Work order:
Given the entries below, would you transcribe exactly the lines starting at the one with "right shoulder: (182, 799)" and ending at the one with "left front paw: (376, 587)", both kept, pictures omitted, nothing extra?

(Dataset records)

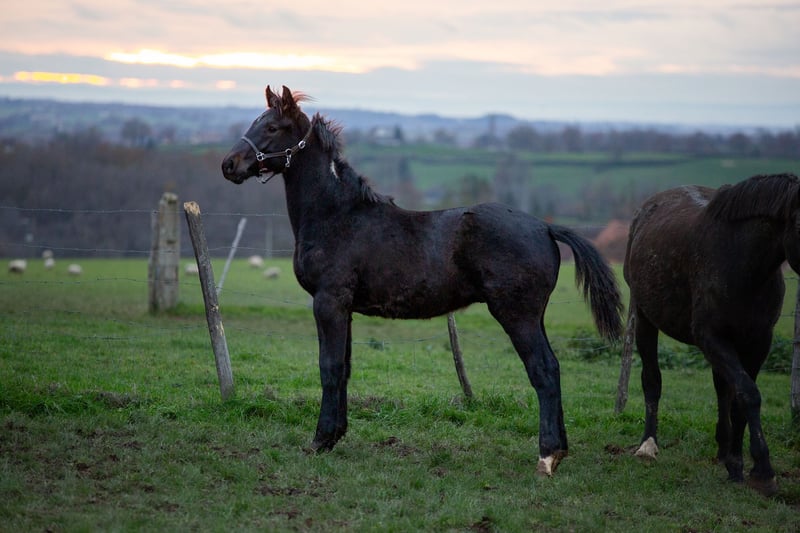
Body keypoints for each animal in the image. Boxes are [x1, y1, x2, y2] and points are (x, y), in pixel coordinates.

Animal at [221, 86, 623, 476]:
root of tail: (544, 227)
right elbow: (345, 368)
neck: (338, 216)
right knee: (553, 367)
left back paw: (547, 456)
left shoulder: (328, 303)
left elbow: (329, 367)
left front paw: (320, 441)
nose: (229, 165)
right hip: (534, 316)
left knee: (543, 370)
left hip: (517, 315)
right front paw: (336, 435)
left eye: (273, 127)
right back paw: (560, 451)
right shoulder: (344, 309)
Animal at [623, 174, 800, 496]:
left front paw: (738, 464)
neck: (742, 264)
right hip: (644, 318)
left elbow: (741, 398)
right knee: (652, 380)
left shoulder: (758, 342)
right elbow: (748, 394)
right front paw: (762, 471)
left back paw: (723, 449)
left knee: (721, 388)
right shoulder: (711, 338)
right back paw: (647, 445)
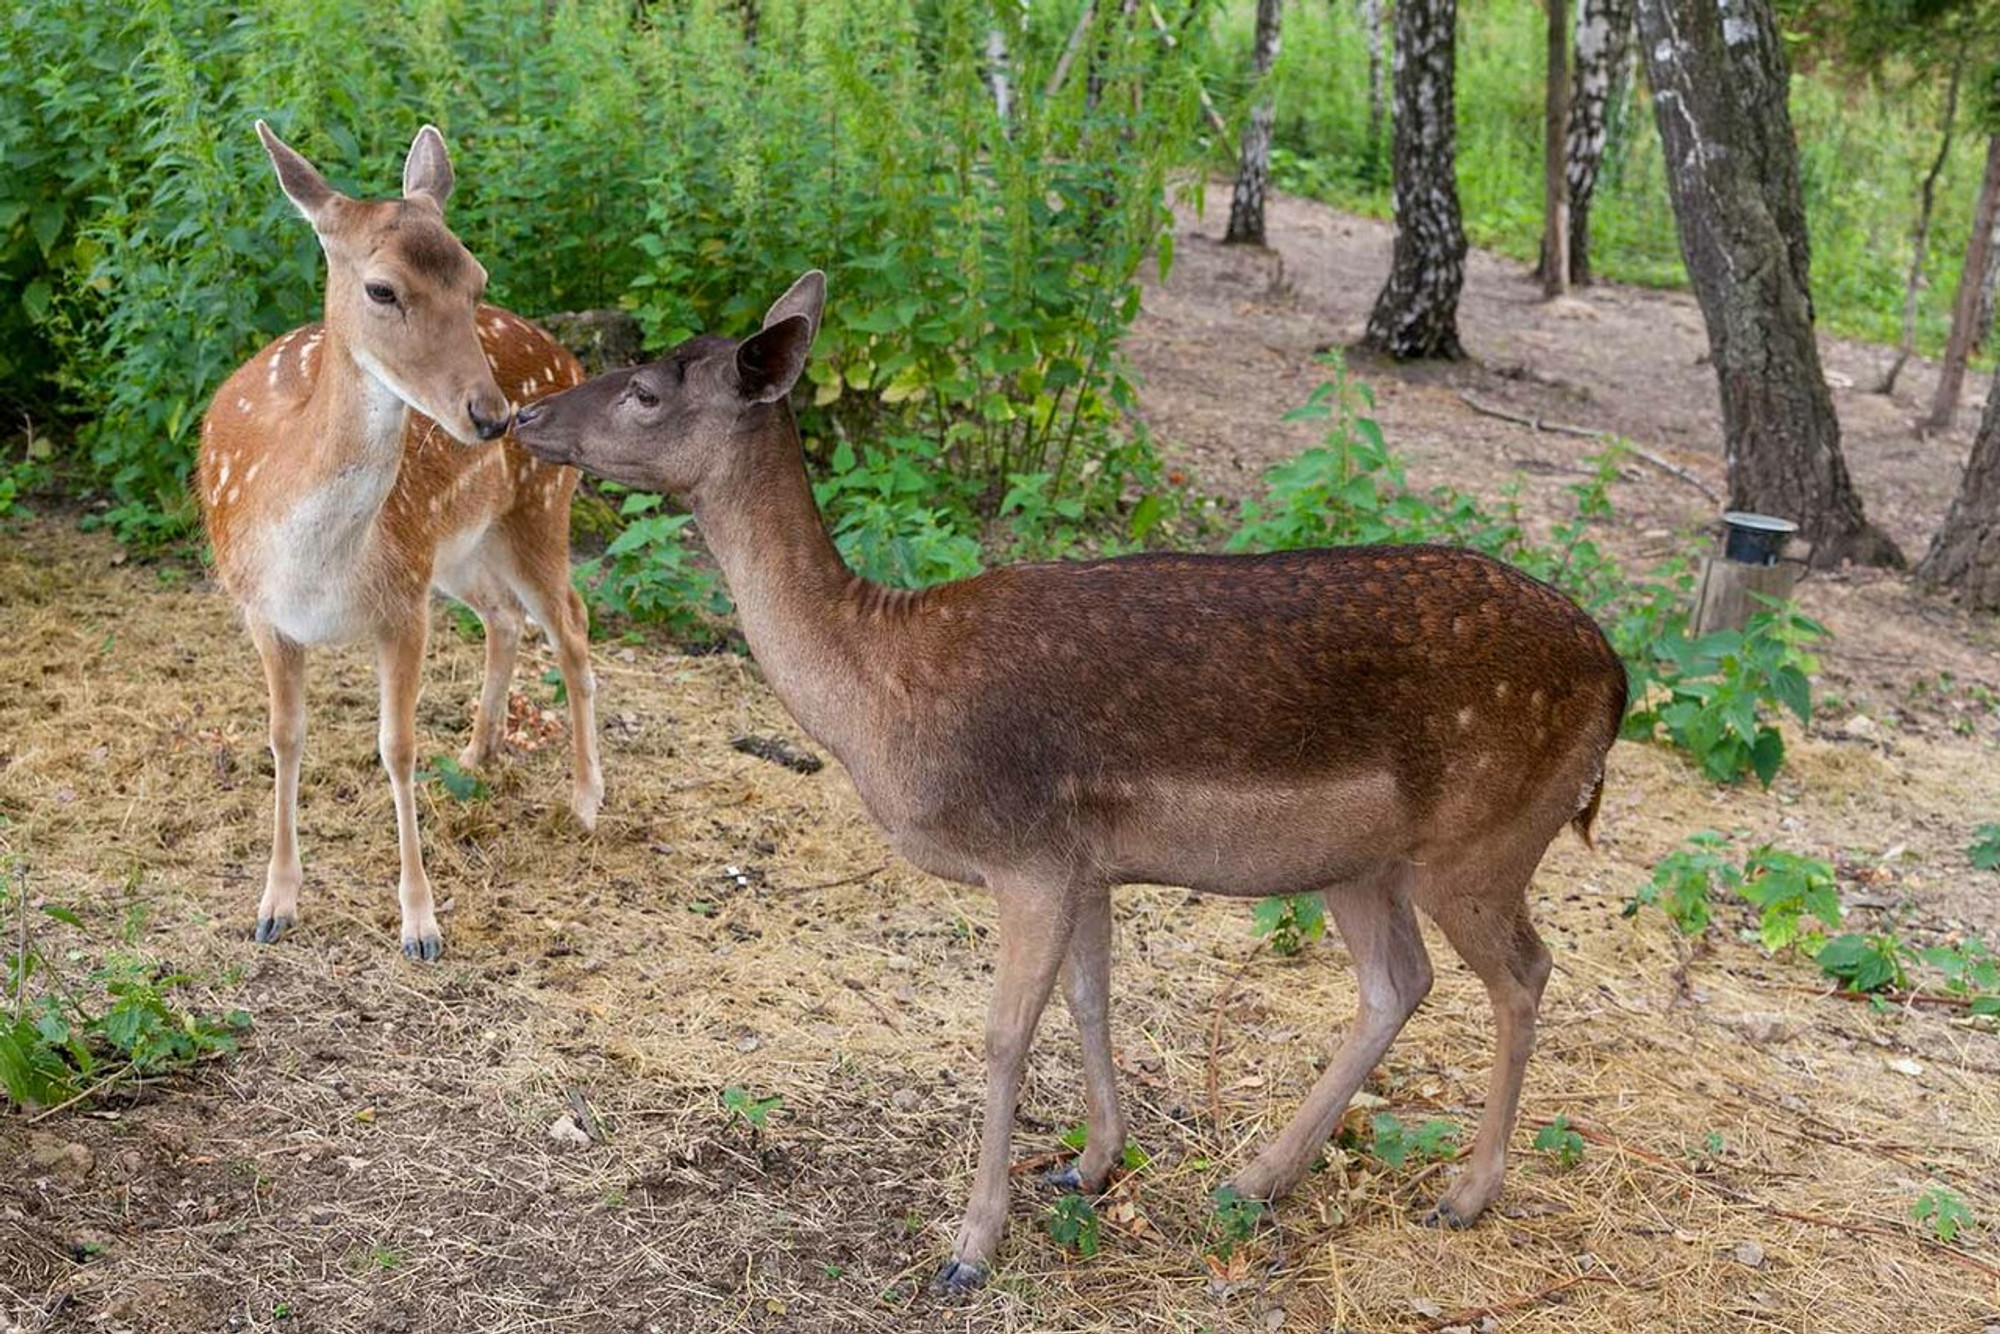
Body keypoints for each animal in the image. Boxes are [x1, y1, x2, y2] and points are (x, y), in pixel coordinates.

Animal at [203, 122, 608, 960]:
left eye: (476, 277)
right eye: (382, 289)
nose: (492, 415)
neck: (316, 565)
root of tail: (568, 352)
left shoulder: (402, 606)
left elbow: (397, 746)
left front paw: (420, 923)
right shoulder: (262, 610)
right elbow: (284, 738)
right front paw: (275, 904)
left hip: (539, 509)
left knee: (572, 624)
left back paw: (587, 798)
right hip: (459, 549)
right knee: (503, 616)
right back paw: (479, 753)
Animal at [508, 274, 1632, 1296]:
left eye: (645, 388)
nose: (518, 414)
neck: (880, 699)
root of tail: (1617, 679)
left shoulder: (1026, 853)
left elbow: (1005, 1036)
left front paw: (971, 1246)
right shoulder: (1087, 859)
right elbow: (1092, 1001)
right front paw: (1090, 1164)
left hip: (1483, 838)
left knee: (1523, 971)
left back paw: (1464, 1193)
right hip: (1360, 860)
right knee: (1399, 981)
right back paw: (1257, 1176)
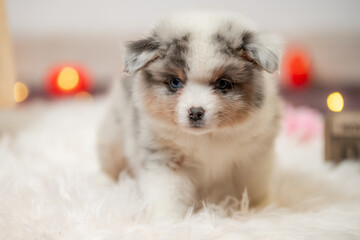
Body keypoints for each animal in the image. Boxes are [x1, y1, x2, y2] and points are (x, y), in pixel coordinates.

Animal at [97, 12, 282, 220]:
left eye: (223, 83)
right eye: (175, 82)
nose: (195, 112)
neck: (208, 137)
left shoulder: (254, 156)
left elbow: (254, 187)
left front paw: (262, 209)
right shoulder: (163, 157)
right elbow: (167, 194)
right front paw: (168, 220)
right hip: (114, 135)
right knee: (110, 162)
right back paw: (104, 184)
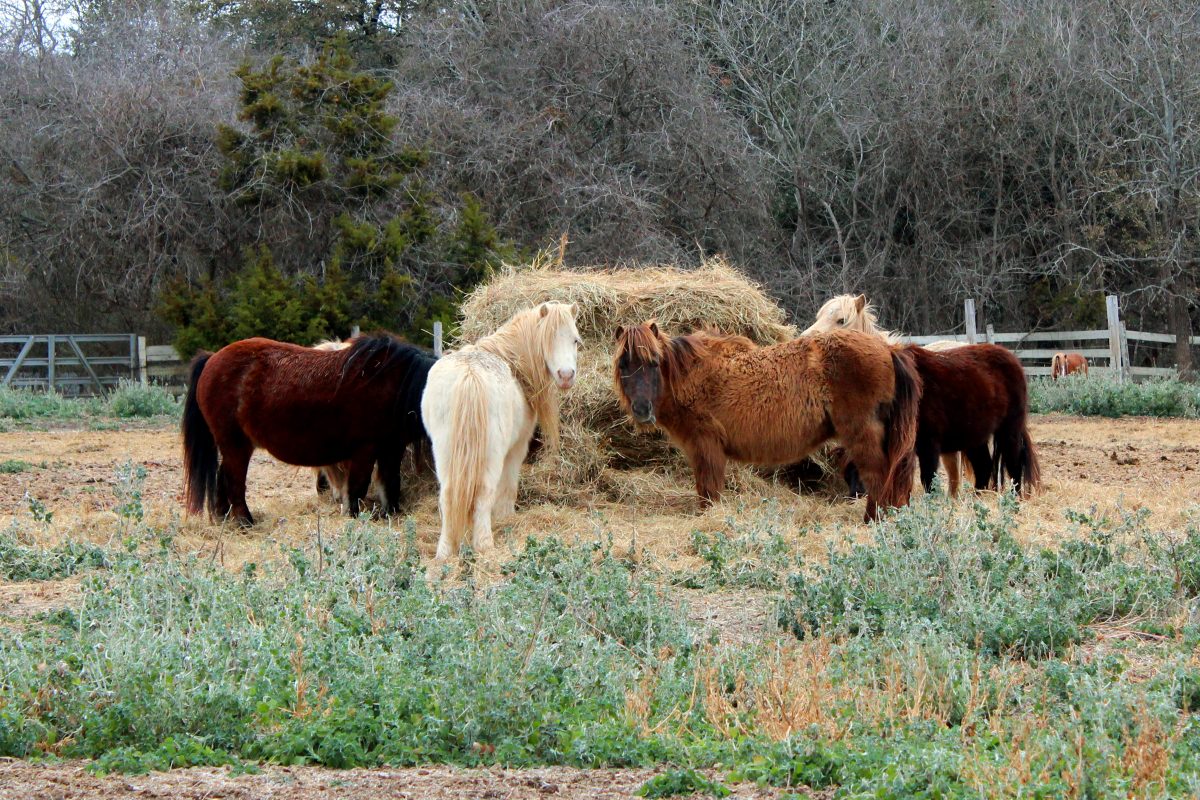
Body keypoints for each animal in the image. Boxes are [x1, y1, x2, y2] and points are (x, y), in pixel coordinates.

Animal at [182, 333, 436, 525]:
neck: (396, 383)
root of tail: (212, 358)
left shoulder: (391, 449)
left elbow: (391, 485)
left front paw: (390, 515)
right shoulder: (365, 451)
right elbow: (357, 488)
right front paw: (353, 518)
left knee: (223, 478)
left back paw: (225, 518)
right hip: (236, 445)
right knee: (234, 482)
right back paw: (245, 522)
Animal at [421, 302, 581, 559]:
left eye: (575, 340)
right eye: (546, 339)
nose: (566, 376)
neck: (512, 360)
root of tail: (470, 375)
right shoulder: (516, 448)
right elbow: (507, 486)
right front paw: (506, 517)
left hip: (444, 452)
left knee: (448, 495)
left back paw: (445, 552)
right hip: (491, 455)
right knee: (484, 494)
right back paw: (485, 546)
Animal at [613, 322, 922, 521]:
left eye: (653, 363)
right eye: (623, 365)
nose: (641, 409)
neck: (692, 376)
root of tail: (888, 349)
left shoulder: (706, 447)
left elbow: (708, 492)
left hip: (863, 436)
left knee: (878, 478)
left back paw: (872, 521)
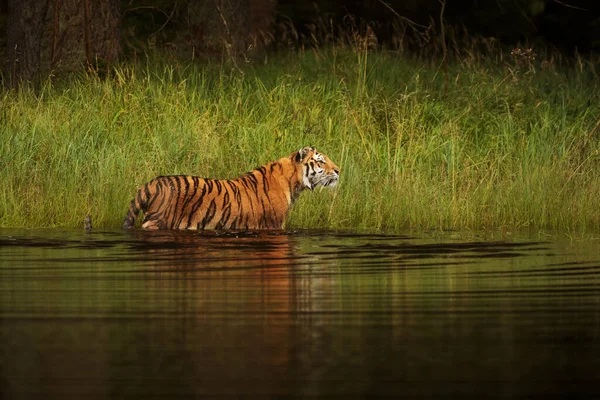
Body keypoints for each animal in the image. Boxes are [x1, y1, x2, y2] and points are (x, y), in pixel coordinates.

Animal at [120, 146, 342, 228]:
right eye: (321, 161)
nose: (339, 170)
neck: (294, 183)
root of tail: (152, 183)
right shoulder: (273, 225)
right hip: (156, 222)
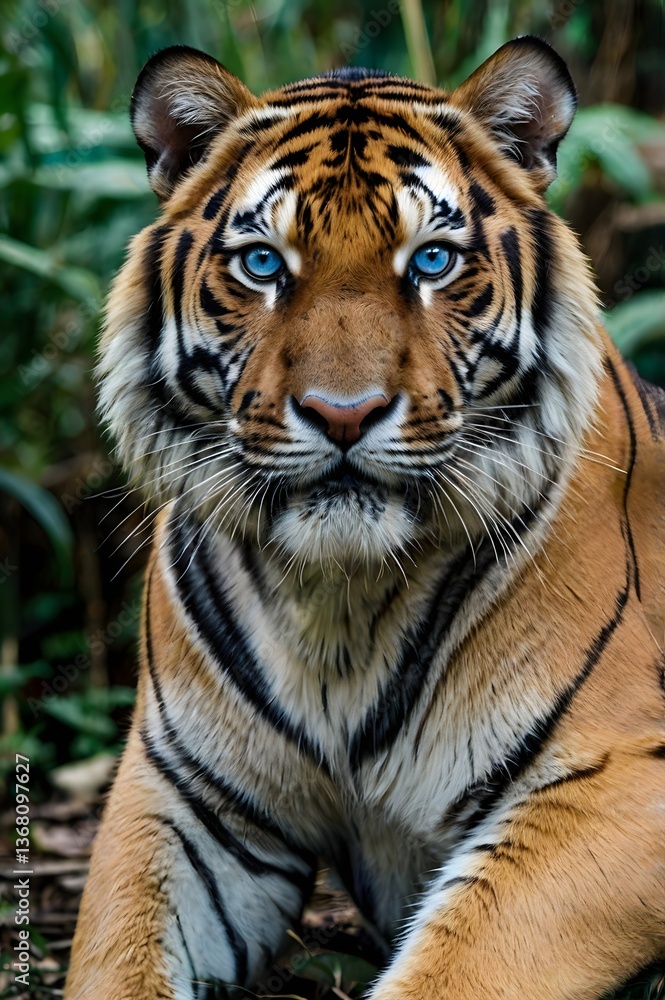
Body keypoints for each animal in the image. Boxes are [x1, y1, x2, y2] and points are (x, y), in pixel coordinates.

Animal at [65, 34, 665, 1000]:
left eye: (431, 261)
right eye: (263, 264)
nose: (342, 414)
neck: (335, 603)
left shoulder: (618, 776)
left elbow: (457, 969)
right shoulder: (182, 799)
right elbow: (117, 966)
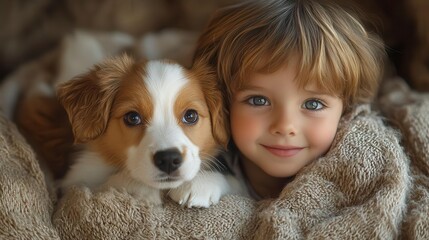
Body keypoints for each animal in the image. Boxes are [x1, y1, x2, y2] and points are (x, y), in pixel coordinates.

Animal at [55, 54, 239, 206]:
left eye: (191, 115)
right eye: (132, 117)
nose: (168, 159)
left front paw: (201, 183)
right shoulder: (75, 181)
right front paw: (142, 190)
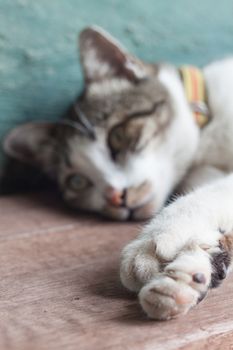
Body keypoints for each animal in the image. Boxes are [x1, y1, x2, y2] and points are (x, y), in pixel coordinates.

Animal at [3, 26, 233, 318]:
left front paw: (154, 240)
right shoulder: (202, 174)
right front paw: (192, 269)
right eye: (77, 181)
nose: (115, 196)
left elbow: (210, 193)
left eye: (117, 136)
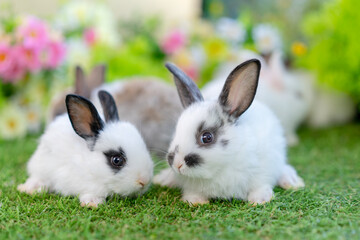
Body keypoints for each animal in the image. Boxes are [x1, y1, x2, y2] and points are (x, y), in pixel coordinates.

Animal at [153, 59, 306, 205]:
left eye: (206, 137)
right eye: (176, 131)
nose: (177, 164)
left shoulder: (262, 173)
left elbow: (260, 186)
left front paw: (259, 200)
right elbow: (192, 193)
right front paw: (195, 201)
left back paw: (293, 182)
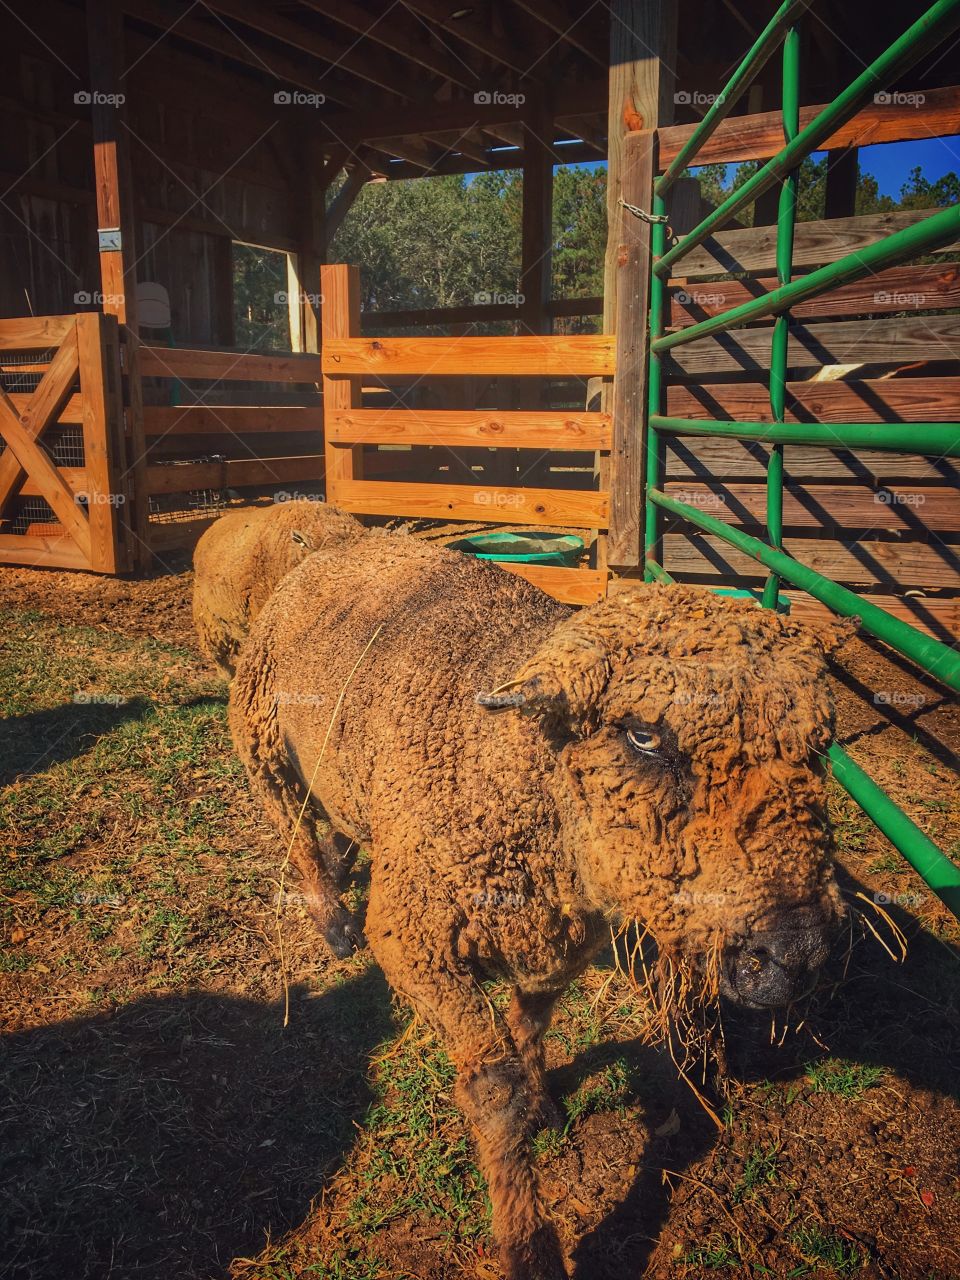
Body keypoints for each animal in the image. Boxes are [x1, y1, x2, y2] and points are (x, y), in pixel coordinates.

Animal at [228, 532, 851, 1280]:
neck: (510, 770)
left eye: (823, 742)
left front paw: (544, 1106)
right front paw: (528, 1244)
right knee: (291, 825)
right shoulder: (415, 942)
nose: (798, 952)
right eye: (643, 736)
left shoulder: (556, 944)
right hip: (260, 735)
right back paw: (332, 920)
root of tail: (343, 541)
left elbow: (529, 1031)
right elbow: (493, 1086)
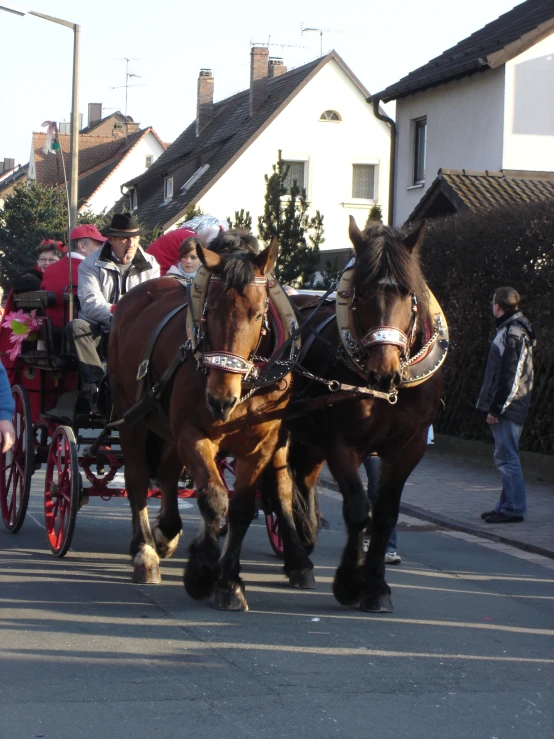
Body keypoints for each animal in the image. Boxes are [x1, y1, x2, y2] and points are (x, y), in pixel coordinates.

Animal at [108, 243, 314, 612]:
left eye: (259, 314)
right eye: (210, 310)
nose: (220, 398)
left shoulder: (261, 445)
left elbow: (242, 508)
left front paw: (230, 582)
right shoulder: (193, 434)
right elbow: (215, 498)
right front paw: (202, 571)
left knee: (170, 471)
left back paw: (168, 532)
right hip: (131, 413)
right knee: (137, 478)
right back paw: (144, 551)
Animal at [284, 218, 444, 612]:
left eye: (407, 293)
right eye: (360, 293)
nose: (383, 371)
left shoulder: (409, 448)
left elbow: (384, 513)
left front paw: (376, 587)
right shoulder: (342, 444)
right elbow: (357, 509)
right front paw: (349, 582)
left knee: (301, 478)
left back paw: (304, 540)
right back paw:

Exercise answer:
right shoulder: (182, 799)
right elbow: (117, 966)
Body keypoints for each animal in the image. Boxes are [x1, y1, x2, y2] and points are (x, y), in pixel coordinates.

Animal at [55, 54, 239, 206]:
left eye: (191, 115)
right eye: (132, 117)
nose: (168, 159)
left front paw: (201, 183)
right shoulder: (75, 181)
right front paw: (142, 190)
Body keypoints for each animal in the image. Boxes are [x1, y1, x2, y2] and points are (x, y), in pixel coordinates.

Animal at [3, 26, 233, 318]:
left front paw: (154, 240)
right shoulder: (202, 174)
right front paw: (192, 269)
right eye: (77, 181)
nose: (115, 196)
left elbow: (210, 193)
left eye: (117, 136)
Body keypoints for each animal in the image. Boxes are [x1, y1, x2, y2] and points are (x, y), in pixel coordinates.

Animal at [153, 59, 306, 205]:
left eye: (206, 137)
right eye: (176, 131)
nose: (177, 164)
left shoulder: (262, 173)
left elbow: (260, 186)
left front paw: (259, 200)
right elbow: (192, 193)
right front paw: (195, 201)
left back paw: (293, 182)
Body keypoints for each animal in the image. Boxes are [x1, y1, x2, y2] and points are (x, y), in pixel coordinates.

Animal at [228, 532, 851, 1280]:
neck: (510, 770)
left eye: (823, 742)
left front paw: (544, 1106)
right front paw: (528, 1244)
right knee: (291, 825)
right shoulder: (415, 942)
nose: (798, 952)
right eye: (643, 736)
left shoulder: (556, 944)
right hip: (260, 735)
right back paw: (332, 920)
root of tail: (343, 541)
left elbow: (529, 1031)
right elbow: (493, 1086)
Body keypoints for each animal in the image. Boxes are [x1, y1, x2, y2] and points are (x, y), in pixel coordinates.

Animal at [108, 243, 314, 612]:
left eye: (259, 314)
right eye: (210, 310)
nose: (220, 398)
left shoulder: (261, 445)
left elbow: (242, 508)
left front paw: (230, 582)
right shoulder: (193, 434)
right elbow: (215, 498)
right front paw: (202, 571)
left knee: (170, 471)
left back paw: (168, 532)
right hip: (131, 413)
right knee: (137, 478)
right back paw: (144, 551)
Animal at [284, 218, 444, 612]:
left eye: (407, 293)
right eye: (360, 293)
nose: (383, 371)
left shoulder: (409, 448)
left elbow: (384, 513)
left front paw: (376, 587)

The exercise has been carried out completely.